Members of Congress have expressed concern that an agreement on digital trade might constrain their ability to legislate and regulate Big Tech here in the United States. So they’ve asked for what other countries have traditionally called policy space: The flexibility to change their laws and regulations going forward. That’s an understandable concern, particularly for a sector whose legislation and regulations is very much a work in progress and there are a lot of outstanding issues still to be worked through. I think the challenge is, the world isn’t standing still and so we’re either going to write the rules of the road or we’re going to let China write the rules of the road. And by pulling back on digital issues, which are increasingly important to a broader portion of the U.S. economy — it’s not just Big Tech. Every company is a digital company, is a data company, every manufacturer requires data as a key part of the manufacturing process, and so if we don’t have some basic disciplines around the freeflow of data across borders while respecting, obviously, individual privacy and other issues, it’s going to make it very difficult for us to continue to be the leader in this area because other countries will impose their own requirements.

How do you think the Israel-Gaza conflict will impact the conversations next week? And do you expect to see significant divisions between these countries?
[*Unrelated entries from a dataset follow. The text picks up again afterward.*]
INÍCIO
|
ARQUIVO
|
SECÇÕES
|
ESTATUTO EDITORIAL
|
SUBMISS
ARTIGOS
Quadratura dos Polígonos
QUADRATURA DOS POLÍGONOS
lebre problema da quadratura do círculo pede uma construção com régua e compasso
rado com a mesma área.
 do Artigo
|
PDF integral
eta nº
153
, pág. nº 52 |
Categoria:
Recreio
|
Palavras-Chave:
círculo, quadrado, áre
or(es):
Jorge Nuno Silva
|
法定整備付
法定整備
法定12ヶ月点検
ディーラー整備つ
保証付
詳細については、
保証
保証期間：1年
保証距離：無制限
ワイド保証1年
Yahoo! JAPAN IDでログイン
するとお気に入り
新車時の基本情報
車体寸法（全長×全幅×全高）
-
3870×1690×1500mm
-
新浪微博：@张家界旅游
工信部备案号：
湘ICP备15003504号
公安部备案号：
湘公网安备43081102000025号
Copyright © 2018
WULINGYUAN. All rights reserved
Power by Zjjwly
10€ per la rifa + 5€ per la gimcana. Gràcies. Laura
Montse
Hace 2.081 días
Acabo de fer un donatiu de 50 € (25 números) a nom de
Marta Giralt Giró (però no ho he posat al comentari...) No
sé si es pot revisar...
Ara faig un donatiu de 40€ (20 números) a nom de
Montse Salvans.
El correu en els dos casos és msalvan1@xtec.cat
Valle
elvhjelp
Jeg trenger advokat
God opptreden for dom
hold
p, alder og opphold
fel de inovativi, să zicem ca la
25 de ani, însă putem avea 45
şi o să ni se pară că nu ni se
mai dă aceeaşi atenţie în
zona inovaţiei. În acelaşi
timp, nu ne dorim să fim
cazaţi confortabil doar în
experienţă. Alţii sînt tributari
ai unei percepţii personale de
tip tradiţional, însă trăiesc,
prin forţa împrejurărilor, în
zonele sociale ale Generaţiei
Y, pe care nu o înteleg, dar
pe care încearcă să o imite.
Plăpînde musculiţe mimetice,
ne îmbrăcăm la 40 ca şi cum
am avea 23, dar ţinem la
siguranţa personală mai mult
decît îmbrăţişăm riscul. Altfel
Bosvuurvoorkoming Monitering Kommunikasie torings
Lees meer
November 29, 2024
I think we’re all eager to see. APEC was not normally a place that made statements on political issues, wars, particularly outside the region. It was really focused on socialization of issues affecting regional integration over time. And there clearly are divisions. I mean, Russia and China are members of APEC as well as the U.S. So, it’s hard for me to imagine there’s going to be a strong leaders’ statement one way or another on Russia-Ukraine or on Gaza-Israel.